成毛滋
渋谷駅前を恵比寿方向へ向けて走るプリンススカイライン2000GTB。
小雨の中をその薄黄がかったアイボリーの車のステアリングを握るのは成毛滋。
祖父はブリヂストン創業主、そして現副社長を父に持つ日本を代表するギタリストである。
そんな成毛に運転させながら助手席の自分が、
「金があるんだからさ、新しいGTR買ったら」
という声かけに、
「いや、ボクはこの車が大好きなんだよ」
と小雨を拭うワイパーの陰で返され、御曹司の御曹司たる趣味の良さと自分を大事にするという遺伝子に、自分の貧乏人根性が打ちのめされたような気がした。
そして彼の家に着きどれくらい話し込んだだろ。
日本、アメリカ、ロック、民族、もうカーテンを閉め切った部屋でまだ夜なのかもう朝なのかわからないほどのめり込んで話しまくった。

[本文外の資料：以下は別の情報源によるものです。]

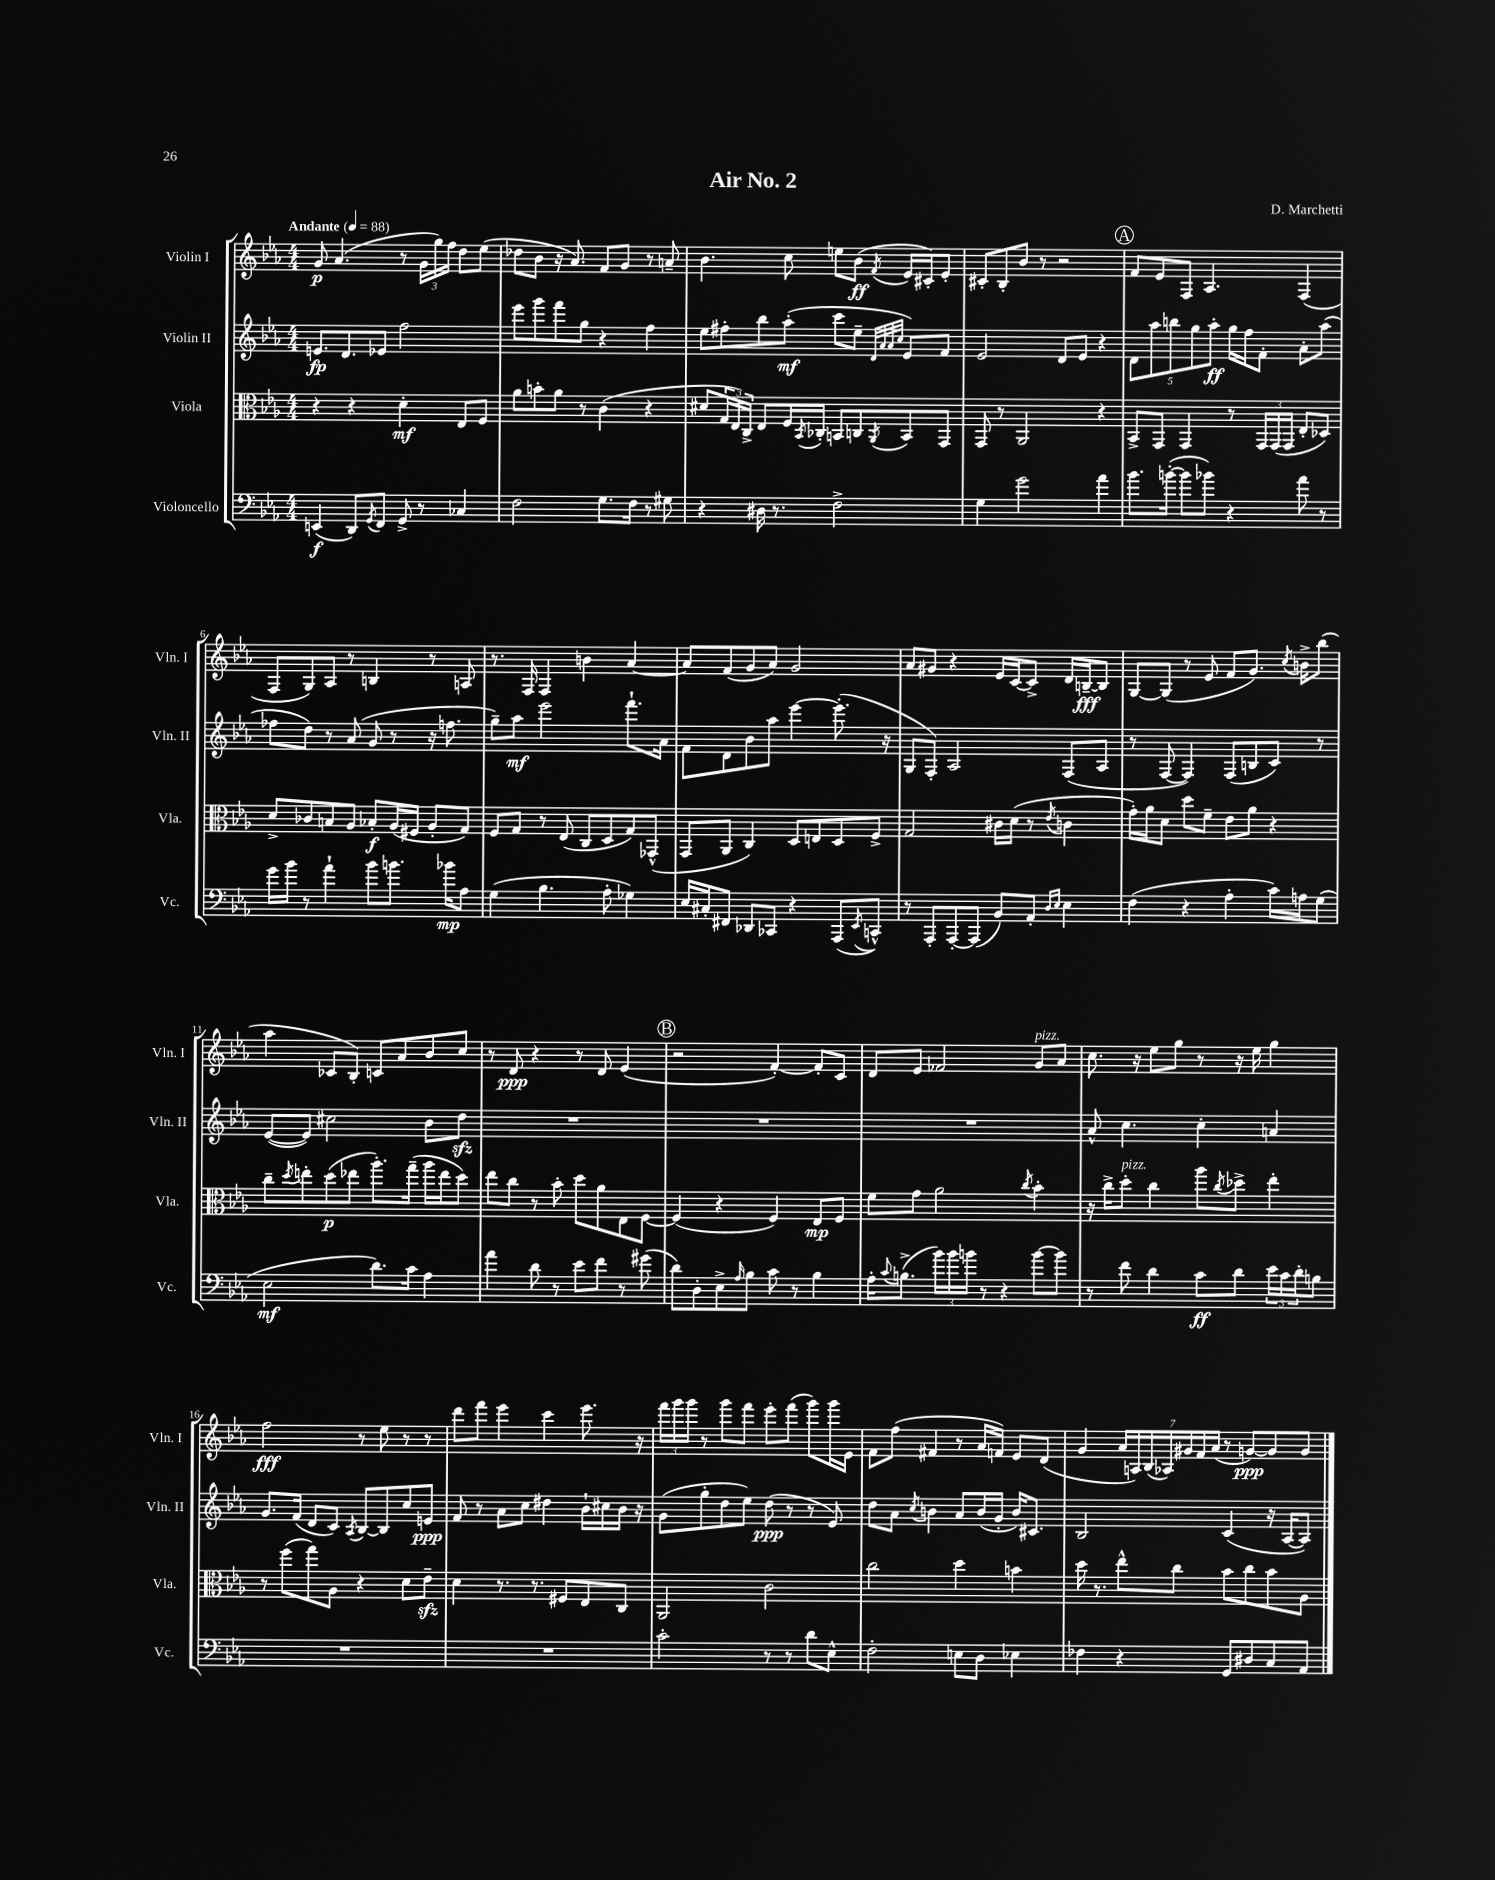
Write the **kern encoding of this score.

**kern	**kern	**kern	**kern
*staff4	*staff3	*staff2	*staff1
*clefF4	*clefC3	*clefG2	*clefG2
*k[b-e-a-]	*k[b-e-a-]	*k[b-e-a-]	*k[b-e-a-]
*M4/4	*M4/4	*M4/4	*M4/4
*MM88	*MM88	*MM88	*MM88
(4EE/	4r	8.e/L	8g/
.	.	.	(4.a-/
.	.	8.d/	.
8DD/L)	4r	.	.
8qGG/	.	.	.
8FF/J	.	8e-/J	.
8GG^/	4d'\	2ff\	8r
8r	.	.	24g\LL
.	.	.	24gg\)
.	.	.	24ff\JJ
4C-/	8E-/L	.	8dd\L
.	8F/J	.	(8ee-\J
=	=	=	=
2F\	8a-\L	8eee-\L	8dd-\L
.	8b'\	8ggg\	8b-\J
.	8a-\J	8fff\	16r
.	.	.	8.a-/)
.	8r	8gg\J	.
8.G\L	(4c\	4r	8f/L
.	.	.	8g/J
16F\Jk	.	.	.
8r	4r	4ff\	8r
8G#\	.	.	8a~/
=	=	=	=
4r	8d#/L	8ee-\L	4.b-\
.	24G/L	8ff#'\	.
.	24E-/)	.	.
.	24C^/JJ	.	.
16D#\	8E-/L	8bb-\	.
8.r	.	.	.
.	16F/L	(8aa-'\J	8cc\
.	8qBB-/	.	.
.	16C-'/JJ	.	.
2F^\	8BB/L	8ccc\L	8ee\L
.	8C/	8ee-~\J	(8b-\J
.	.	32qqd/LLL	.
.	.	32qqa-/	.
.	.	32qqa-/	.
.	8qAA-/	32qqcc/JJJ	8qf/
.	8BB/	8e-/L)	16e-/LL
.	.	.	16c#'/J)
.	8GG/J	8f/J	8e-'/J
=	=	=	=
4G\	8GG/	2e-/	8c#'/L
.	8r	.	8B-'/
2g\	2AA-/	.	8b-/J
.	.	.	8r
.	.	8d/L	2r
.	.	8e-/J	.
4a-\	4r	4r	.
=	=	=	=
8.b-\L	8BB-^/L	10d\L	8f/L
.	.	10aa-\	.
.	8GG/J	.	8e-/
([16b'\Jk	.	.	.
.	.	10bb\	.
8b\]L	4GG/	.	8F/J
.	.	10gg\	.
8b-\J)	.	.	4.A-/
.	.	10aa-'\J	.
4r	8r	16gg\LL	.
.	.	16ff\J	.
.	24GG/LL	8f'\J	.
.	(24GG/	.	.
.	24GG/JJ	.	.
8a-\	8E-'/L	8a-'\L	(4F/
8r	8D-/J)	(8aa-\J	.
=	=	=	=
16g\LL	8d^/L	8ff-\L	8F/L
16b-\JJ	.	.	.
8r	8c-/	8dd\J)	8G/)
4a-`\	8B/	8r	8A-/J
.	8A-/J	(8a-/	8r
8b-\L	8B-'/L	8g/	4B/
8.b\J	(16A-/L	8r	.
.	16F#/JJ	.	.
.	8A-'/L	16r	8r
16b-\LK	.	8.ff\	.
8A-\J	8G/J)	.	8A/
=	=	=	=
(4G\	8F/L	8gg~\L)	8.r
.	8G/J	8aa-\J	.
.	.	.	16F/
4.B-\	8r	2eee-\	4F/
.	(8E-/	.	.
.	8C/L	.	4b\
8A-'\	8D/	.	.
4G-\)	8G/)	8.fff`\L	[4a-/
.	(8GG-^^/J	.	.
.	.	16a-\Jk	.
=	=	=	=
16E-/LL	8GG/L	8f\L	8a-/]L
16C#'/J	.	.	.
8FF#/J	8AA-/J	8d\	(8f/
8DD-/L	4C/)	8b-\	8g/
8CC-/J	.	8aa-\J	8a-/J)
4r	8D/L	[4eee-\	2g/
.	8E/	.	.
(8AAA-/L	8D/	(8.eee-'\]	.
8qEE-/	.	.	.
8CC^^/J)	8F^/J	.	.
.	.	16r	.
=	=	=	=
8r	2G/	8G/L	8a-/L
8AAA-'/L	.	8F'/J)	8g#/J
[8AAA-'/	.	2A-/	4r
(8AAA-/]J	.	.	.
8BB-/L)	16c#\LL	.	16e-/LL
.	(16d\JJ	.	[16c/J
8AA-'/J	8r	.	8c^/]J
16qqD/LL	.	.	.
16qqE-/JJ	8qe-/	.	.
4E-\	4c\	(8F/L	16d/LL
.	.	.	[16B~/J
.	.	8A-/J	8B/]J
=	=	=	=
(4F\	16g'\LL)	8r	[8G/L
.	16a-\J	.	.
.	8d\J	[8F/	(8G/]J
4r	8dd\L	4F/])	8r
.	8f~\J	.	8e-/
4A-'\	8e-\L	(8F/L	8f/L
.	8a-\J	8B/	8.g/J)
16c\LL)	4r	8c/J)	.
.	.	.	8qcc/
16A\J	.	.	16b^\LK
(8G\J	.	8r	(8bb-\J
=	=	=	=
2E-\	8cc~\L	([8e-/L	4aa-\
.	8qdd/	.	.
.	8ee'\	8e-/]J)	.
.	(8dd\	2cc#\	8c-/L
.	8ee-\J	.	8B-'/J)
8.d\L)	8.aa-'\L)	.	8c/L
.	.	.	8a-/
16c\Jk	(16gg~\Jk	.	.
4A-\	16aa-\LL	8b-\L	8b-/
.	16ee-\J	.	.
.	8dd\J)	8dd\J	8cc/J
=	=	=	=
4a-\	8ee-\L	1r	8r
.	8cc\J	.	8d/
8d\	8r	.	4r
8r	8b-'\	.	.
8e-\L	8dd\L	.	8r
8f\J	8a-\	.	8d/
8r	8E-\	.	(4e-/
(8g#\	[8F\J	.	.
=	=	=	=
8d\L)	(4F/]	1r	2r
8D'\	.	.	.
8E-^\	4r	.	.
16qqA-/	.	.	.
8B-\J	.	.	.
8c\	4F/)	.	[4f'/)
8r	.	.	.
4B-\	8E-/L	.	8f'/]L
.	8F/J	.	8c/J
=	=	=	=
16A-'\LK	8f\L	1r	8d/L
8qqc/	.	.	.
(8.B^\J	.	.	.
.	8g\J	.	8e-/J
24b-\LL)	2a-\	.	2f-/
24b-\	.	.	.
24b\JJ	.	.	.
8r	.	.	.
4r	.	.	.
.	8qcc/	.	.
[8b\L	4b-'\	.	8g/L
8b\]J	.	.	8a-/J
=	=	=	=
8r	16r	8a-^^/	8.cc\
.	16cc^\LK	.	.
8f\	8dd'\J	4.cc\	.
.	.	.	16r
4d\	4cc\	.	8ee-\L
.	.	.	8gg\J
8c\L	8aa-\L	4cc'\	8r
.	8qcc/	.	.
8d\J	8dd-^\J	.	16r
.	.	.	16ee-\
24e-\LL	4ee-'\	4a/	4gg\
24c\	.	.	.
24d'\J	.	.	.
8B\J	.	.	.
=	=	=	=
1r	8r	8.g/L	2ff\
.	(8ff\L	.	.
.	.	(16f/Jk	.
.	8gg\)	8d/L	.
.	8A-\J	8c/J)	.
.	.	8qA-/	.
.	4r	[8B-/L	8r
.	.	8B-/]	8ee-\
.	8d\L	8cc/	8r
.	8e-~\J	8e/J	8r
=	=	=	=
1r	4d\	8f/	8ddd\L
.	.	8r	8fff\J
.	8.r	8a-\L	4eee-\
.	.	8cc\J	.
.	8.r	.	.
.	.	4dd#\	4ccc\
.	8F#/L	.	.
.	8E-/	16b-`\LL	8.eee-\
.	.	16cc#\	.
.	8C/J	16b-\JJ	.
.	.	16r	16r
=	=	=	=
2c'\	2AA-/	(8g\L	24fff\LL
.	.	.	24ggg\
.	.	.	24ggg\JJ
.	.	8gg'\	8r
.	.	8dd\	8ggg\L
.	.	8ee-\J)	8fff\J
8r	2c\	(8dd\	8eee-'\L
8r	.	8r	(8fff\J
8d\L	.	8r	8ggg\L)
8E-^^\J	.	8e-/)	16ggg\L
.	.	.	16e-\JJ
=	=	=	=
2F'\	2cc\	8dd\L	8f\L
.	.	8a-\J	(8ff\J
.	.	8qcc/	.
.	.	4b\	4f#/
8E\L	4dd\	8a-/L	8r
8D\J	.	(16b/L	16a-/LL
.	.	16g'/JJ	16f/JJ)
4E-\	4b\	16b/LK)	8e-/L
.	.	8.c#/J	.
.	.	.	(8d/J
=	=	=	=
4F-\	16dd\	2B-/	4g/
.	8.r	.	.
4r	8ee-^^\L	.	28a-/LL
.	.	.	28A/)
.	.	.	(28B-/
.	.	.	28A-/)
.	8cc\J	.	.
.	.	.	28g#/
.	.	.	28f/
.	.	.	(28a-/JJ
8GG/L	8b-\L	(4c/	8r
8D#/	8cc\	.	[8g/L)
8C/	8b-\	16r	8g/]
.	.	[16A-/LK	.
8AA-/J	8A-\J	8A-/]J)	8g/J
==	==	==	==
*-	*-	*-	*-
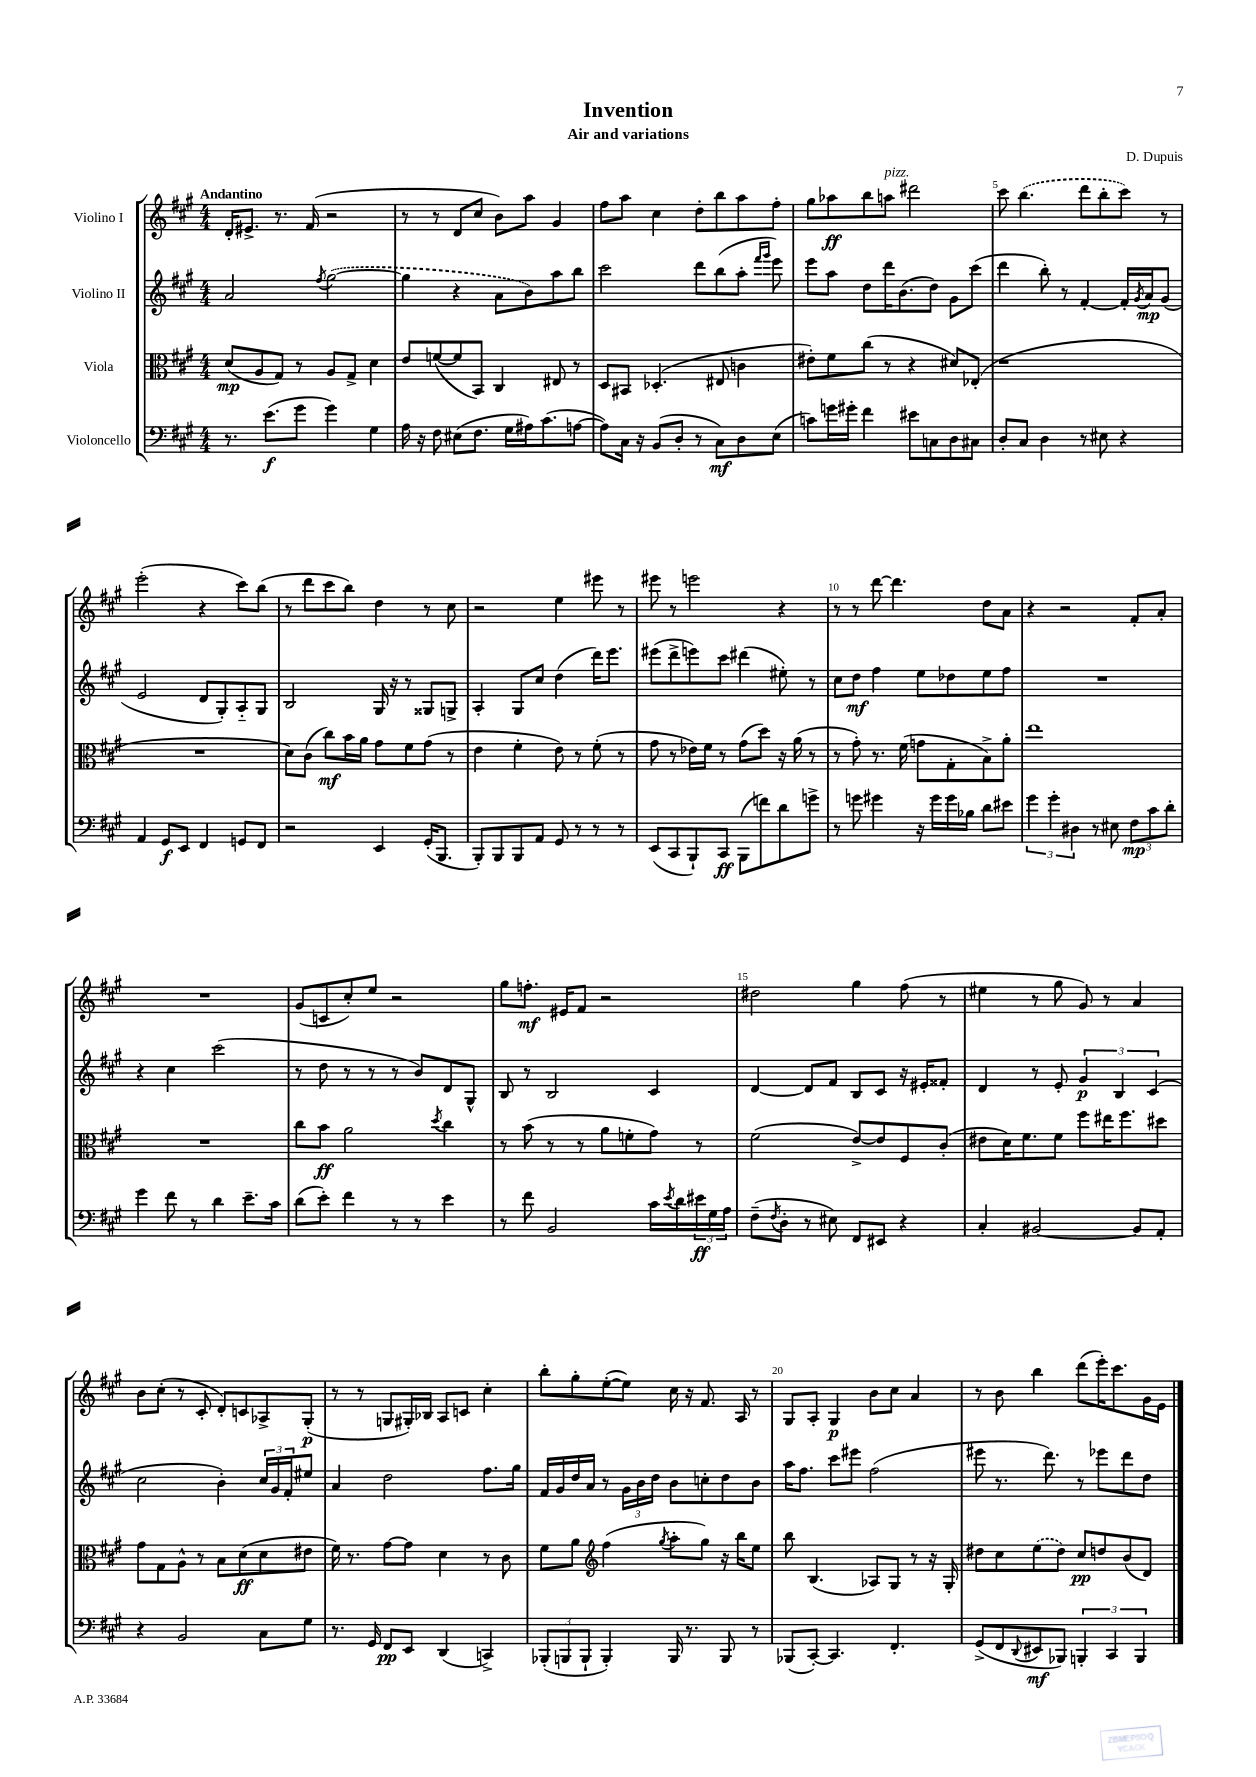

ヒッピーかぶれやヤンキー(アメリカ人への蔑称)気取りばかり横行する自分らの界隈で、はじめてちゃんと話が出来る男と出会えた喜びを噛みしめていた。
そんな成毛のミッキー吉野との貴重な写真が夕刊フジによって掲載された。
目を潤ませながら見させてもらっていた、なんて惚れ惚れするくらいいい男なんだ。
もっといろいろ話したかった。
一緒にいろいろやりたかった。
2007年3月29日、還暦を迎え逝去。